Each competitor began the mission on the first day of the show, Jan. 20, after being told the challenge was to design a climbing pant for a recreational female ice climber. They were required to create it from concept to prototype in just two days.
Melaney Stevens (photo - right), a bridal design student from Oklahoma State University, won Project OR with her climbing pant that was considered both athletic and subtly feminine by the judges. The blue-almost-black flexible Schoeller base was trimmed with green JRC Reflex reflective material and YKK hot pink zippers. Stevens used the same Schoeller material to create a built-in insulating base layer.
Silvia Guttmann (photo - left) of the University of Minnesota was the preliminary sketch winner and the competition runner up, as well as the People’s Choice winner.
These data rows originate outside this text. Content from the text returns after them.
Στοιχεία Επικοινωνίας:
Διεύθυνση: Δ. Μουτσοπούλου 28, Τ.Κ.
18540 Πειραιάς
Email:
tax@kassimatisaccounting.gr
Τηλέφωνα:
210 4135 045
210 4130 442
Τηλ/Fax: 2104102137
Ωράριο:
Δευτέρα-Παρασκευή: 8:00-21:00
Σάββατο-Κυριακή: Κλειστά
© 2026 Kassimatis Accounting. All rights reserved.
Sharks inspired her slim-fitting climbing pant, with expanding pleats on the Cordura fabric around the knees and a custom reflective shark logo printed by 3M.
Jena Shores, a senior at the University of North Carolina at Greensboro, shaped her design around articulated knees, and a crotch and stirrups that had generous stretch in both seated and climbing positions. The drawstring waist from ITX Nexus accommodated gloved hands by tightening when pulled in one direction and releasing when pulled in the other.
Sara Creech graduated from Purdue University with a degree in apparel design and technology and came to Winter Market with an outer space-inspired style. She included teal panels from Schoeller along the leg to flatter the female figure and at the same time provide sturdy protection. The knee pads were inserted and removed through quilted surface pouches.
Michelle McCarthy, a senior at the University of Rhode Island, used Hyperbola’s tweed patterned wool/acrylic/polyester blend outer material as the base of her pant lined with DuPont’s Serona and padded at the knees with Polartec fleece. McCarthy manipulated the Cordura fabric at the knee and back ankle, and added reflective scalloping from JRC Reflex around the pockets.
Magaly Flores, a senior at Woodbury University, made her climbing pant’s shell and lining from Schoeller fabric for water repellency, breathability and insulation. The pant’s side, back yoke and crotch were built with flexible Polartec material. Four layers of material at the knee, along with a concave curve stitched to straight fabric, were designed to provide protection while climbing.